As a third country after Brexit, the UK will need to establish its own cooperation protocols with the EU for those cases where the CMA and the EC will have parallel jurisdiction. In this regard, Executive Vice President Margrethe Vestager recently said she expects there to be “seamless cooperation” between the CMA and the EC “regardless of the politics of the [Brexit] negotiations” based on “a culture of cooperation between agencies that serve shared missions”.

Will UK and EU competition law diverge over time?

The UK Prime Minister and the CMA Chief Executive have both suggested that EU and UK competition law will diverge over time. The UK Prime Minister has said “there is no need for a free trade agreement to involve accepting EU rules on competition policy…” The CMA’s Chief Executive has said “the upside [of the UK leaving the EU] is that you take back control – genuinely – of the decisions”.

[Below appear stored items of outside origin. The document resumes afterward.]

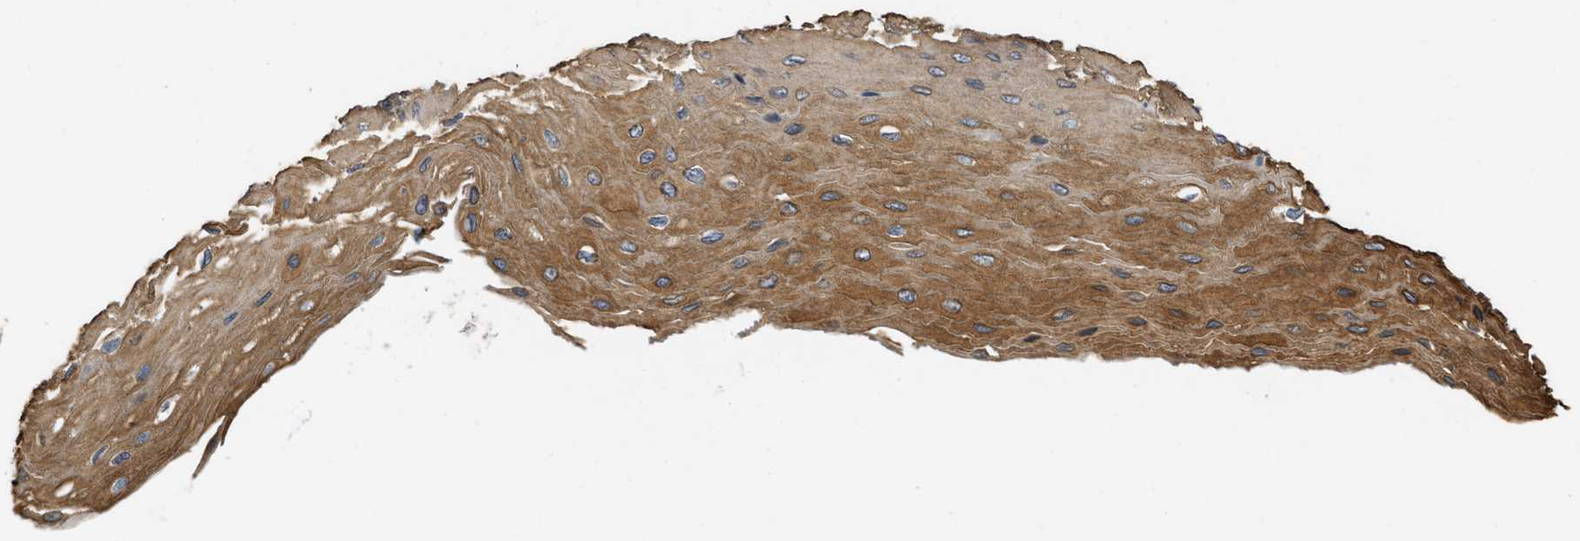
{"staining": {"intensity": "moderate", "quantity": ">75%", "location": "cytoplasmic/membranous"}, "tissue": "esophagus", "cell_type": "Squamous epithelial cells", "image_type": "normal", "snomed": [{"axis": "morphology", "description": "Normal tissue, NOS"}, {"axis": "topography", "description": "Esophagus"}], "caption": "Protein analysis of benign esophagus demonstrates moderate cytoplasmic/membranous staining in approximately >75% of squamous epithelial cells.", "gene": "SIGMAR1", "patient": {"sex": "female", "age": 72}}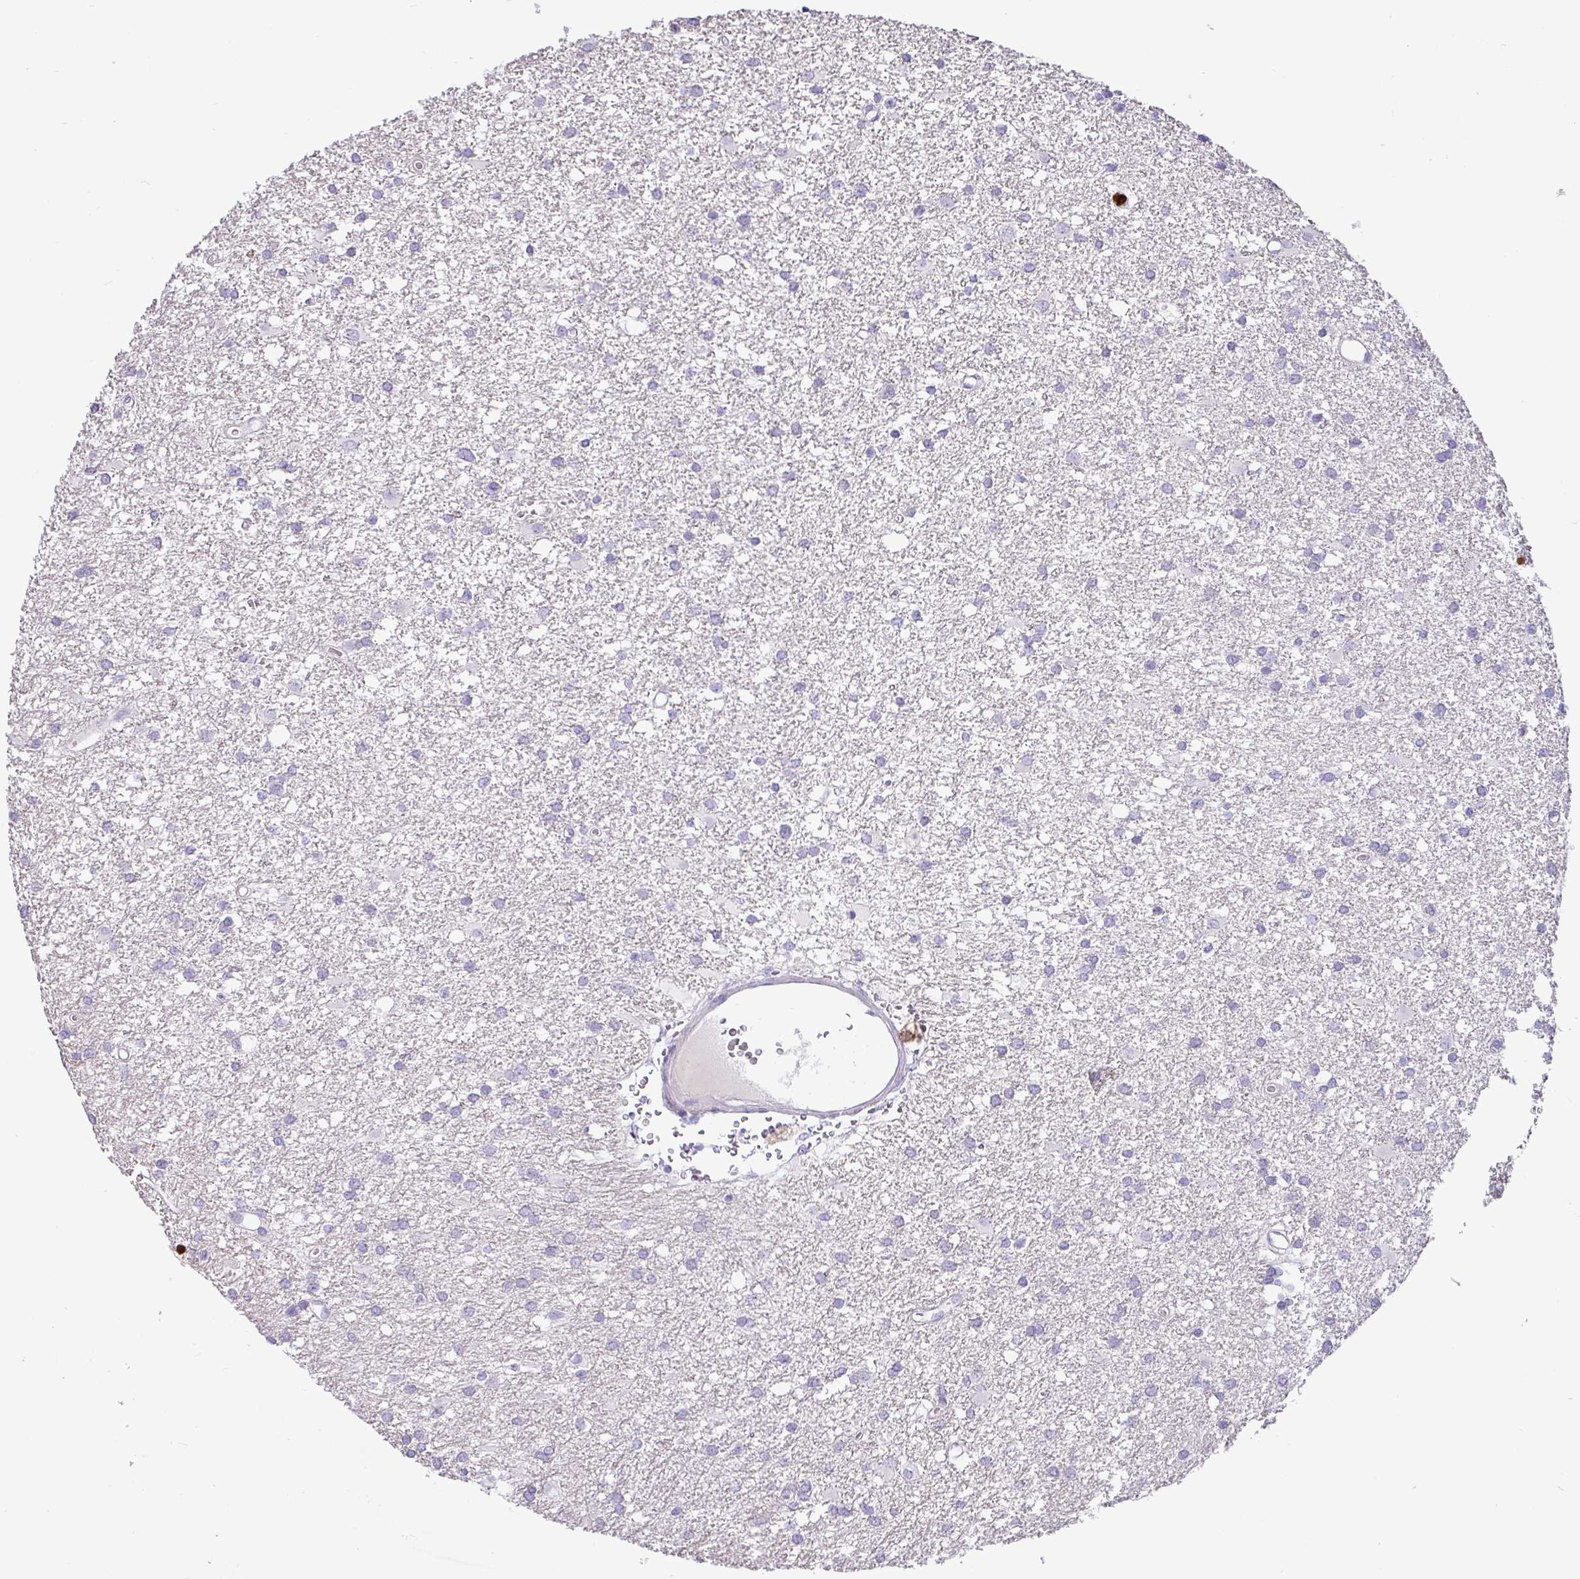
{"staining": {"intensity": "negative", "quantity": "none", "location": "none"}, "tissue": "glioma", "cell_type": "Tumor cells", "image_type": "cancer", "snomed": [{"axis": "morphology", "description": "Glioma, malignant, High grade"}, {"axis": "topography", "description": "Brain"}], "caption": "Immunohistochemistry of human high-grade glioma (malignant) reveals no expression in tumor cells.", "gene": "SH2D3C", "patient": {"sex": "male", "age": 48}}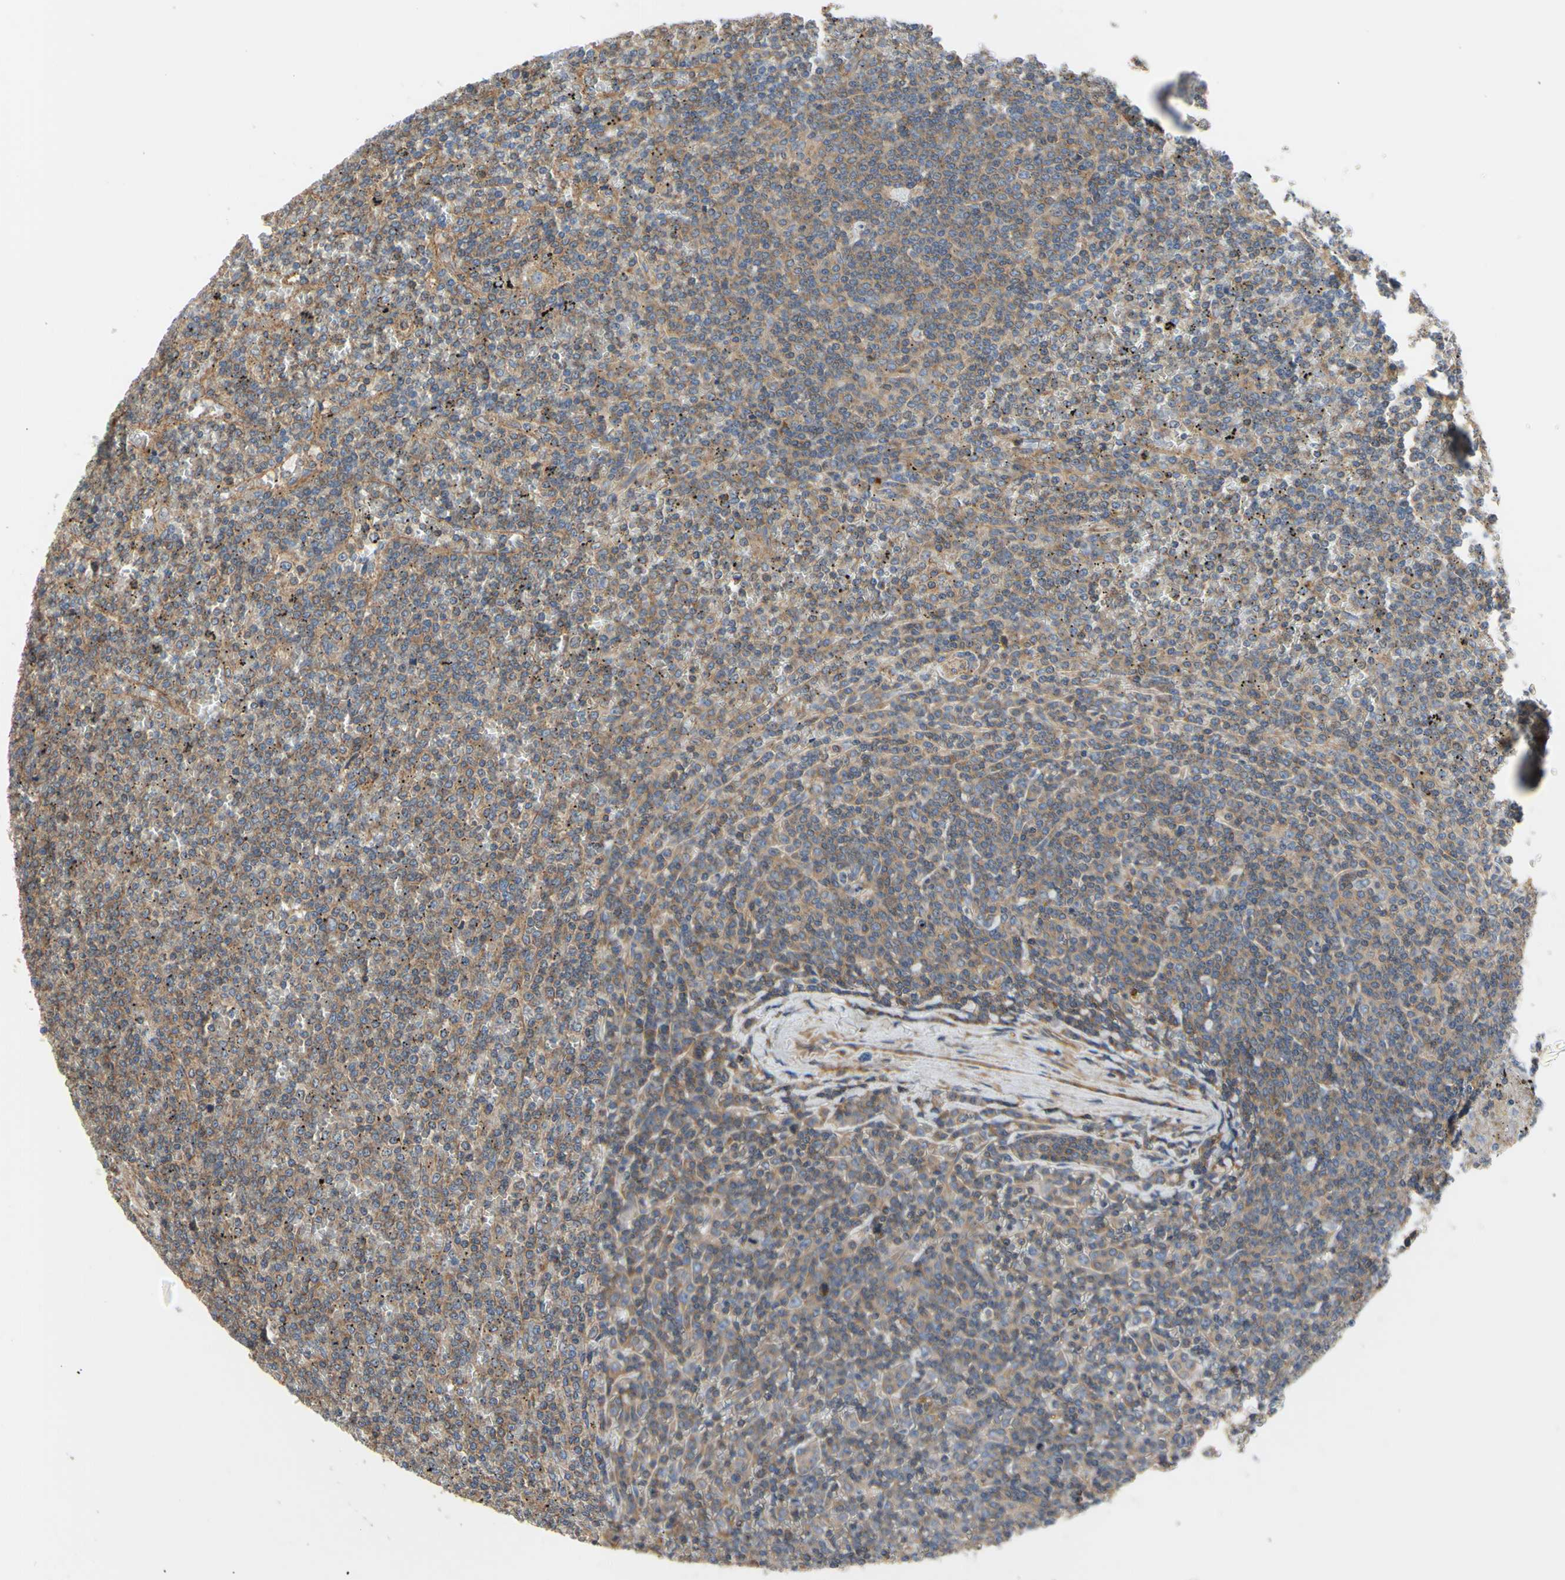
{"staining": {"intensity": "moderate", "quantity": "25%-75%", "location": "cytoplasmic/membranous"}, "tissue": "lymphoma", "cell_type": "Tumor cells", "image_type": "cancer", "snomed": [{"axis": "morphology", "description": "Malignant lymphoma, non-Hodgkin's type, Low grade"}, {"axis": "topography", "description": "Spleen"}], "caption": "Moderate cytoplasmic/membranous staining for a protein is present in about 25%-75% of tumor cells of lymphoma using immunohistochemistry.", "gene": "BECN1", "patient": {"sex": "female", "age": 19}}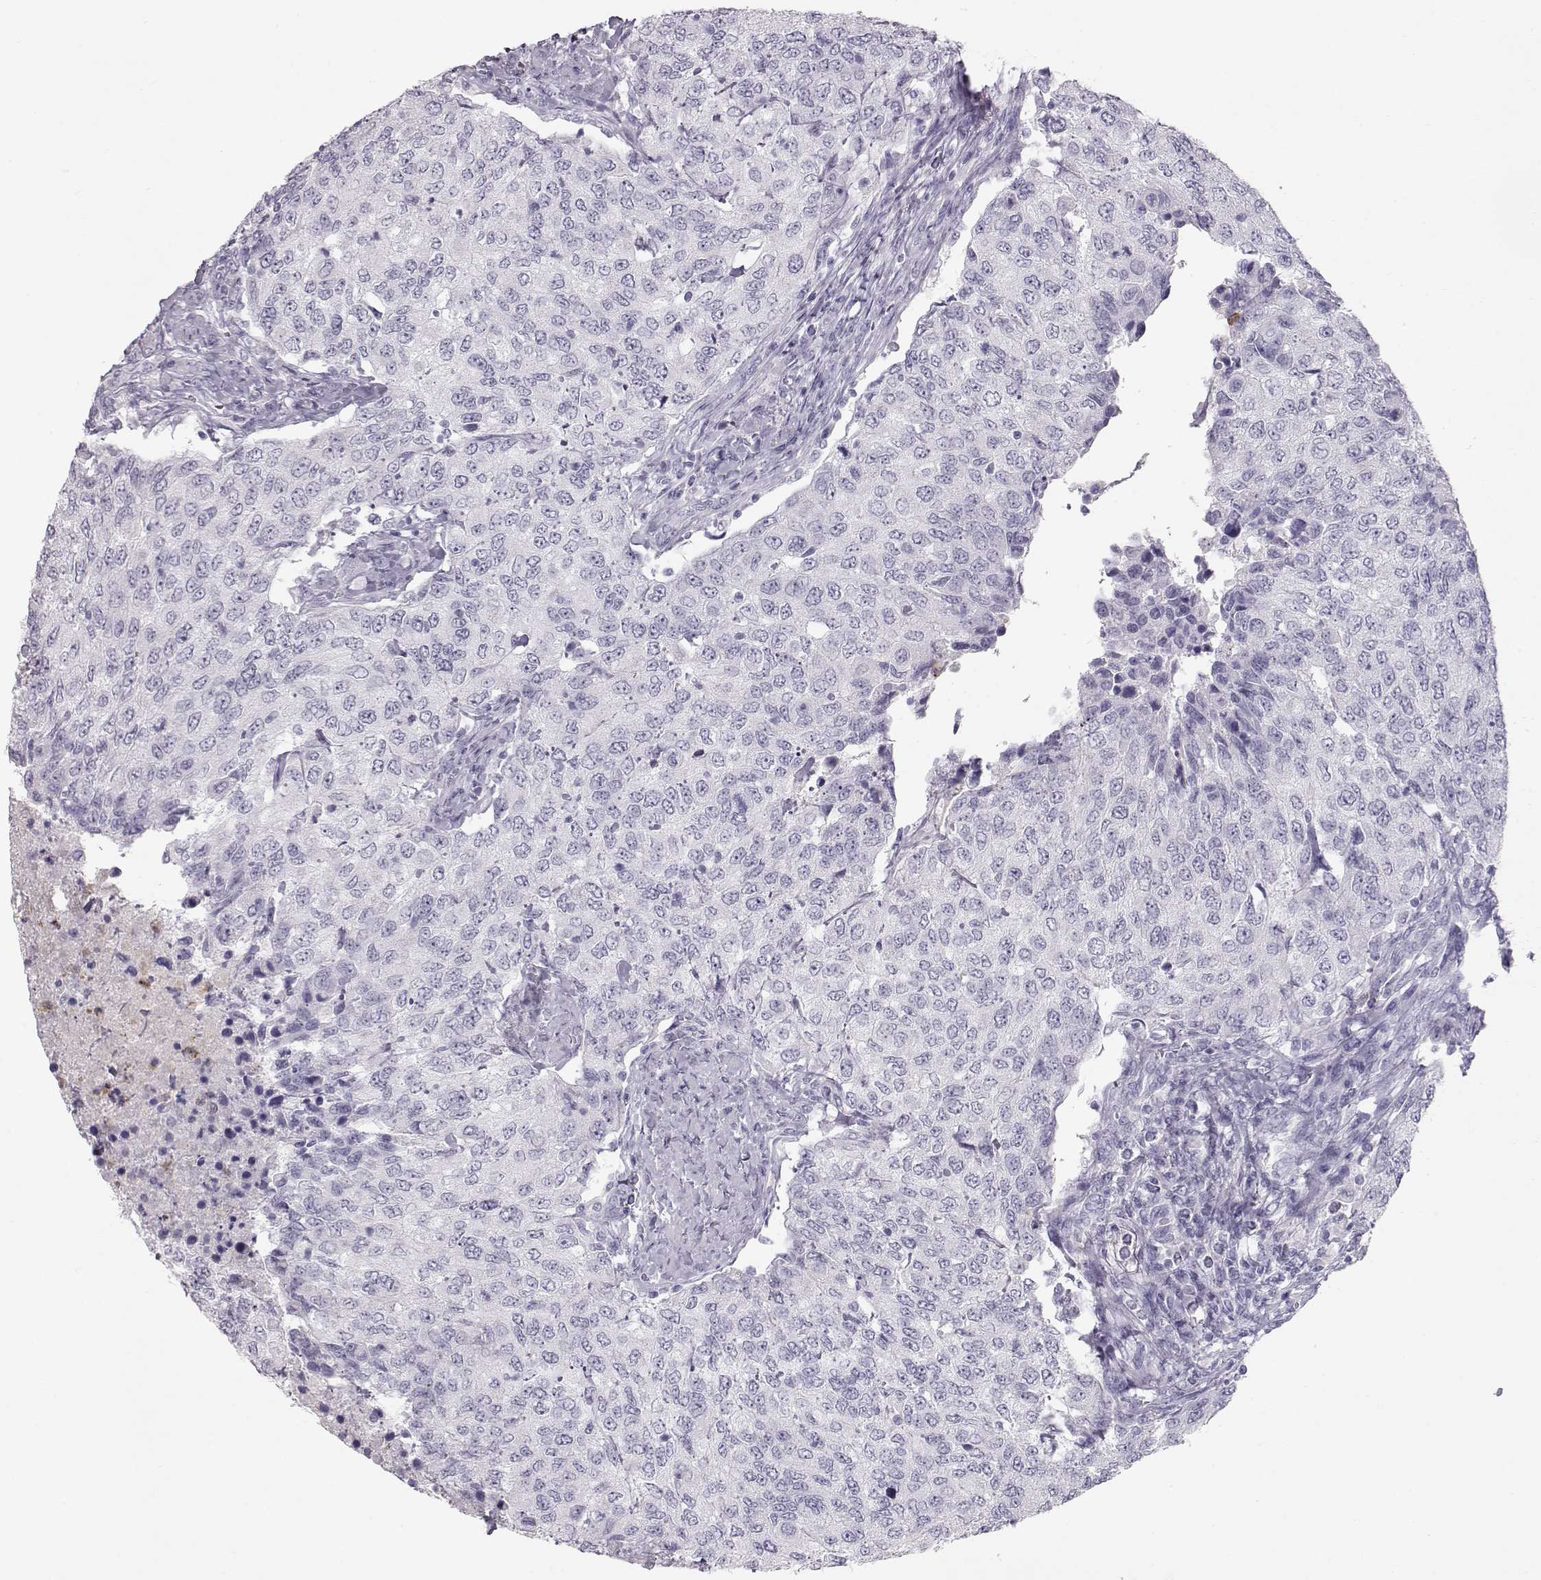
{"staining": {"intensity": "negative", "quantity": "none", "location": "none"}, "tissue": "urothelial cancer", "cell_type": "Tumor cells", "image_type": "cancer", "snomed": [{"axis": "morphology", "description": "Urothelial carcinoma, High grade"}, {"axis": "topography", "description": "Urinary bladder"}], "caption": "Protein analysis of urothelial cancer reveals no significant positivity in tumor cells.", "gene": "MIP", "patient": {"sex": "female", "age": 78}}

Section 60 of the Competition Act 1998 that requires UK courts and regulatory authorities to interpret the UK competition law in a manner consistent with the decisions and principles of the CJEU and to have regard to the decisions and statements of the EC will, with effect from 1 January 2021, be replaced by section 60(A) under which, broadly, UK courts and regulatory authorities must ensure there is no inconsistency with EU court and EC decisions, principles and statements that pre-date the end of the transition period when interpreting UK competition law but may depart in “specified circumstances” including the development of post-Brexit EU case law, differences between EU and UK markets, developments in economic activities, and the particular circumstances under consideration.

No longer bound by EU law, this means that the retained EU law (which effectively replicates the EU rules in force in the UK immediately before the end of the transition period) can – subject to any future EU/UK agreement – be replaced over time by new UK laws and regulations. Divergence may therefore occur – e.g. in relation to vertical agreements where the Single Market objective has been a driver of EU competition law but will no longer be applicable in relation to the UK. However, the potential for divergence appears to be much greater than that for several reasons.

Brexit is occurring at a time of far reaching debates around the world about the purpose and effectiveness of competition law driven by concerns about globalisation, digitalisation and increasing wealth disparities within and between economies. Partly in response to this, the EU has launched “one of the most comprehensive reviews” of its competition law and tools, including whether to introduce a New Competition Tool which “would allow us to address structural problems, in particular in digital markets, that can’t be dealt with effectively under current rules. For example, conduct by not-yet-dominant companies aimed at monopolising a market. Or markets dominated by a few large players, with high barriers to entry.” Somewhat ironically in light of Brexit, this new tool is inspired by the UK’s market investigations regime.

As regards the UK, the Tyrie letter and the Furman report advocated changes to the UK competition law regime last year. The CMA has said “the UK has an analogue system of competition and consumer law in a digital age”. On 14 September 2020, the Treasury asked a Conservative MP (John Penrose) to prepare a “short, independent” report to be published by the end of the year examining how the UK’s competition regime “can be enhanced in the context of Covid-19 and the end of the transition period”. A CMA report on the state of competition in the UK is also forthcoming.

Conclusion

Brexit had been regarded as a seismic shock to the EU and UK competition law regimes. But viewed against the broader backdrop outlined in this note, maybe it is just the start of further changes to come?

Author:

  • Rachel Brandenburger, Senior Advisor & Foreign Legal Consultant, HOGAN LOVELLS; and Visiting Research Fellow, Institute of European & Comparative Law, University of Oxford.

Compliments of Rachel Brandenburger from Hogan Lovells – a member of the EACCNY.

[1] This note is subject to any changes brought about by any EU/UK Trade Agreement or other instrument.
[2] This figure excludes simplified filings under the EUMR.